SUPPLIED MATERIAL ::
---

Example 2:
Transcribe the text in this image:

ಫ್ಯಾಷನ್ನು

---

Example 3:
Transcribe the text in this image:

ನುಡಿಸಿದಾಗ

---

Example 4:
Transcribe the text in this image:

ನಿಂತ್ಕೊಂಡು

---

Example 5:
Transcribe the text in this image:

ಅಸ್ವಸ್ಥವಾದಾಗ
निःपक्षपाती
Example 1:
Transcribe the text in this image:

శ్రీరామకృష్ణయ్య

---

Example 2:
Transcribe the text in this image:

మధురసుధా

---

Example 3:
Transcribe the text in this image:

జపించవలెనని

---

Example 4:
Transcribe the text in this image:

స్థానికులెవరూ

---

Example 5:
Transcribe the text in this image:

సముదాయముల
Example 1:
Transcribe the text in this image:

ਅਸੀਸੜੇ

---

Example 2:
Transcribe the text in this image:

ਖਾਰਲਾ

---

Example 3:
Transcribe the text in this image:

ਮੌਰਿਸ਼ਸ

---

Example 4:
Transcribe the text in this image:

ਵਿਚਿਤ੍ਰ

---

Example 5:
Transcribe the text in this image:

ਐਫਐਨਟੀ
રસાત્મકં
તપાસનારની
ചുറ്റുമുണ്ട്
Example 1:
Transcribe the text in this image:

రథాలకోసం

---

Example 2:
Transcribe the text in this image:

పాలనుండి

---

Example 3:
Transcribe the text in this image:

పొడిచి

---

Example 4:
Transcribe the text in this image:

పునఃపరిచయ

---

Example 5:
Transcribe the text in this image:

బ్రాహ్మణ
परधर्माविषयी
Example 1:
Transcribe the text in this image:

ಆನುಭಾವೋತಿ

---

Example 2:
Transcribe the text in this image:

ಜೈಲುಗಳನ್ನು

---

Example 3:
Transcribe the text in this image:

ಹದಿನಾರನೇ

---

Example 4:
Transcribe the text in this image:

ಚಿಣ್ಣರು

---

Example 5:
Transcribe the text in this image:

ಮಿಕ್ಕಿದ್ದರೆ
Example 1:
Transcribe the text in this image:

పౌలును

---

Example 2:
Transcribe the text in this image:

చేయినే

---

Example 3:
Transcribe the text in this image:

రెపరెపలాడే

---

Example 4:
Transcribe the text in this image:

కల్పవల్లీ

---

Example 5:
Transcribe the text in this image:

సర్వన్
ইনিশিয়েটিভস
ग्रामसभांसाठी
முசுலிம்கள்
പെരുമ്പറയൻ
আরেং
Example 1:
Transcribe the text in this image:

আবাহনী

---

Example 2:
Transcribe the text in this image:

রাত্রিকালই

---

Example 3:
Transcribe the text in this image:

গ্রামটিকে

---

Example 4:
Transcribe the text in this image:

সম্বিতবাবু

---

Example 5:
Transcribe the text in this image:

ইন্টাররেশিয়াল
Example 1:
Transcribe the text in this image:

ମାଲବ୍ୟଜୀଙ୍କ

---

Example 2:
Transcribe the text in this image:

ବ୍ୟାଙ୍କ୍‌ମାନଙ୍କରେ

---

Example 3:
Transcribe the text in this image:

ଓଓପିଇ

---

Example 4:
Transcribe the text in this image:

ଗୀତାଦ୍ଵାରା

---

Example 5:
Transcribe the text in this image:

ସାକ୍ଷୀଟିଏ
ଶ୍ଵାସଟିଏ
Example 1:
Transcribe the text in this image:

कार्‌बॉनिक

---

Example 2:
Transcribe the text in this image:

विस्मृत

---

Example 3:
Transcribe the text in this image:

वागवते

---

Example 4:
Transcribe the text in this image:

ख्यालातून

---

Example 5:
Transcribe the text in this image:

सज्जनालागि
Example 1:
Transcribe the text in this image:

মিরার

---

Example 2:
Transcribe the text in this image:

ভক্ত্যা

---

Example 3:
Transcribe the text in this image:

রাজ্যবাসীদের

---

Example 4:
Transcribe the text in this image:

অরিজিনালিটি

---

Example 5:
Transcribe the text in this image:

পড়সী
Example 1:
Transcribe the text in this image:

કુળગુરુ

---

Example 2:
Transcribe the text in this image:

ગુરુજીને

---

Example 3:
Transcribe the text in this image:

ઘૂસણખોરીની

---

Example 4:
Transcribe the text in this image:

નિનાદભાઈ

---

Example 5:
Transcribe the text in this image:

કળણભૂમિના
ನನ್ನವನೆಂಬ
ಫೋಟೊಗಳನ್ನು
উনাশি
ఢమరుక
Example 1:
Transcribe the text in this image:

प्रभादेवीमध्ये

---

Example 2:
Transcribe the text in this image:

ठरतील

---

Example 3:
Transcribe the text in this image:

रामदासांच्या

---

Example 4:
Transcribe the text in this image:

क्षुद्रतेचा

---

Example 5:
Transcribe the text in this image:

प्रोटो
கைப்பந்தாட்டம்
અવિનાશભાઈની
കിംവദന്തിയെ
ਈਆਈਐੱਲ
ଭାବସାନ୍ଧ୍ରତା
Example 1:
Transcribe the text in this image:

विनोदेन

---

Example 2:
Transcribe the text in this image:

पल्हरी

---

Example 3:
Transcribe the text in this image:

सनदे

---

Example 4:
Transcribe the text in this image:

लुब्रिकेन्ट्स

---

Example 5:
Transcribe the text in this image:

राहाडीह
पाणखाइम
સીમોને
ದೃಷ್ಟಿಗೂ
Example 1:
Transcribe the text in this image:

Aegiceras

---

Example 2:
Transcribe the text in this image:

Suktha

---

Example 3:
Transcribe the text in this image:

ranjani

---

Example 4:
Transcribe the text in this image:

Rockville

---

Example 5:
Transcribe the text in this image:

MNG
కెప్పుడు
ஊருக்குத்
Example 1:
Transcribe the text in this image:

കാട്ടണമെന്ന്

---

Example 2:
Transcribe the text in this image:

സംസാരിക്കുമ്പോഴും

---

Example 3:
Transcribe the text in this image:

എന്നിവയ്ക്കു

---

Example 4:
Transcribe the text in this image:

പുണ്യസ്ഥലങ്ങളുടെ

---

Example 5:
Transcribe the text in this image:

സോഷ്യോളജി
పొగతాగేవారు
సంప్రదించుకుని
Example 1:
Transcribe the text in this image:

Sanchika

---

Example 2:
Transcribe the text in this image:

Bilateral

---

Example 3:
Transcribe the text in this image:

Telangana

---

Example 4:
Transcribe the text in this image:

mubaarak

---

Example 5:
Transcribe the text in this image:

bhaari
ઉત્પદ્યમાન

WRITTEN PROBLEM ::
Copy each of the lines above, keeping every character unchanged.

TASK ANSWER ::
---

Example 2:
Transcribe the text in this image:

ಫ್ಯಾಷನ್ನು

---

Example 3:
Transcribe the text in this image:

ನುಡಿಸಿದಾಗ

---

Example 4:
Transcribe the text in this image:

ನಿಂತ್ಕೊಂಡು

---

Example 5:
Transcribe the text in this image:

ಅಸ್ವಸ್ಥವಾದಾಗ
निःपक्षपाती
Example 1:
Transcribe the text in this image:

శ్రీరామకృష్ణయ్య

---

Example 2:
Transcribe the text in this image:

మధురసుధా

---

Example 3:
Transcribe the text in this image:

జపించవలెనని

---

Example 4:
Transcribe the text in this image:

స్థానికులెవరూ

---

Example 5:
Transcribe the text in this image:

సముదాయముల
Example 1:
Transcribe the text in this image:

ਅਸੀਸੜੇ

---

Example 2:
Transcribe the text in this image:

ਖਾਰਲਾ

---

Example 3:
Transcribe the text in this image:

ਮੌਰਿਸ਼ਸ

---

Example 4:
Transcribe the text in this image:

ਵਿਚਿਤ੍ਰ

---

Example 5:
Transcribe the text in this image:

ਐਫਐਨਟੀ
રસાત્મકં
તપાસનારની
ചുറ്റുമുണ്ട്
Example 1:
Transcribe the text in this image:

రథాలకోసం

---

Example 2:
Transcribe the text in this image:

పాలనుండి

---

Example 3:
Transcribe the text in this image:

పొడిచి

---

Example 4:
Transcribe the text in this image:

పునఃపరిచయ

---

Example 5:
Transcribe the text in this image:

బ్రాహ్మణ
परधर्माविषयी
Example 1:
Transcribe the text in this image:

ಆನುಭಾವೋತಿ

---

Example 2:
Transcribe the text in this image:

ಜೈಲುಗಳನ್ನು

---

Example 3:
Transcribe the text in this image:

ಹದಿನಾರನೇ

---

Example 4:
Transcribe the text in this image:

ಚಿಣ್ಣರು

---

Example 5:
Transcribe the text in this image:

ಮಿಕ್ಕಿದ್ದರೆ
Example 1:
Transcribe the text in this image:

పౌలును

---

Example 2:
Transcribe the text in this image:

చేయినే

---

Example 3:
Transcribe the text in this image:

రెపరెపలాడే

---

Example 4:
Transcribe the text in this image:

కల్పవల్లీ

---

Example 5:
Transcribe the text in this image:

సర్వన్
ইনিশিয়েটিভস
ग्रामसभांसाठी
முசுலிம்கள்
പെരുമ്പറയൻ
আরেং
Example 1:
Transcribe the text in this image:

আবাহনী

---

Example 2:
Transcribe the text in this image:

রাত্রিকালই

---

Example 3:
Transcribe the text in this image:

গ্রামটিকে

---

Example 4:
Transcribe the text in this image:

সম্বিতবাবু

---

Example 5:
Transcribe the text in this image:

ইন্টাররেশিয়াল
Example 1:
Transcribe the text in this image:

ମାଲବ୍ୟଜୀଙ୍କ

---

Example 2:
Transcribe the text in this image:

ବ୍ୟାଙ୍କ୍‌ମାନଙ୍କରେ

---

Example 3:
Transcribe the text in this image:

ଓଓପିଇ

---

Example 4:
Transcribe the text in this image:

ଗୀତାଦ୍ଵାରା

---

Example 5:
Transcribe the text in this image:

ସାକ୍ଷୀଟିଏ
ଶ୍ଵାସଟିଏ
Example 1:
Transcribe the text in this image:

कार्‌बॉनिक

---

Example 2:
Transcribe the text in this image:

विस्मृत

---

Example 3:
Transcribe the text in this image:

वागवते

---

Example 4:
Transcribe the text in this image:

ख्यालातून

---

Example 5:
Transcribe the text in this image:

सज्जनालागि
Example 1:
Transcribe the text in this image:

মিরার

---

Example 2:
Transcribe the text in this image:

ভক্ত্যা

---

Example 3:
Transcribe the text in this image:

রাজ্যবাসীদের

---

Example 4:
Transcribe the text in this image:

অরিজিনালিটি

---

Example 5:
Transcribe the text in this image:

পড়সী
Example 1:
Transcribe the text in this image:

કુળગુરુ

---

Example 2:
Transcribe the text in this image:

ગુરુજીને

---

Example 3:
Transcribe the text in this image:

ઘૂસણખોરીની

---

Example 4:
Transcribe the text in this image:

નિનાદભાઈ

---

Example 5:
Transcribe the text in this image:

કળણભૂમિના
ನನ್ನವನೆಂಬ
ಫೋಟೊಗಳನ್ನು
উনাশি
ఢమరుక
Example 1:
Transcribe the text in this image:

प्रभादेवीमध्ये

---

Example 2:
Transcribe the text in this image:

ठरतील

---

Example 3:
Transcribe the text in this image:

रामदासांच्या

---

Example 4:
Transcribe the text in this image:

क्षुद्रतेचा

---

Example 5:
Transcribe the text in this image:

प्रोटो
கைப்பந்தாட்டம்
અવિનાશભાઈની
കിംവദന്തിയെ
ਈਆਈਐੱਲ
ଭାବସାନ୍ଧ୍ରତା
Example 1:
Transcribe the text in this image:

विनोदेन

---

Example 2:
Transcribe the text in this image:

पल्हरी

---

Example 3:
Transcribe the text in this image:

सनदे

---

Example 4:
Transcribe the text in this image:

लुब्रिकेन्ट्स

---

Example 5:
Transcribe the text in this image:

राहाडीह
पाणखाइम
સીમોને
ದೃಷ್ಟಿಗೂ
Example 1:
Transcribe the text in this image:

Aegiceras

---

Example 2:
Transcribe the text in this image:

Suktha

---

Example 3:
Transcribe the text in this image:

ranjani

---

Example 4:
Transcribe the text in this image:

Rockville

---

Example 5:
Transcribe the text in this image:

MNG
కెప్పుడు
ஊருக்குத்
Example 1:
Transcribe the text in this image:

കാട്ടണമെന്ന്

---

Example 2:
Transcribe the text in this image:

സംസാരിക്കുമ്പോഴും

---

Example 3:
Transcribe the text in this image:

എന്നിവയ്ക്കു

---

Example 4:
Transcribe the text in this image:

പുണ്യസ്ഥലങ്ങളുടെ

---

Example 5:
Transcribe the text in this image:

സോഷ്യോളജി
పొగతాగేవారు
సంప్రదించుకుని
Example 1:
Transcribe the text in this image:

Sanchika

---

Example 2:
Transcribe the text in this image:

Bilateral

---

Example 3:
Transcribe the text in this image:

Telangana

---

Example 4:
Transcribe the text in this image:

mubaarak

---

Example 5:
Transcribe the text in this image:

bhaari
ઉત્પદ્યમાન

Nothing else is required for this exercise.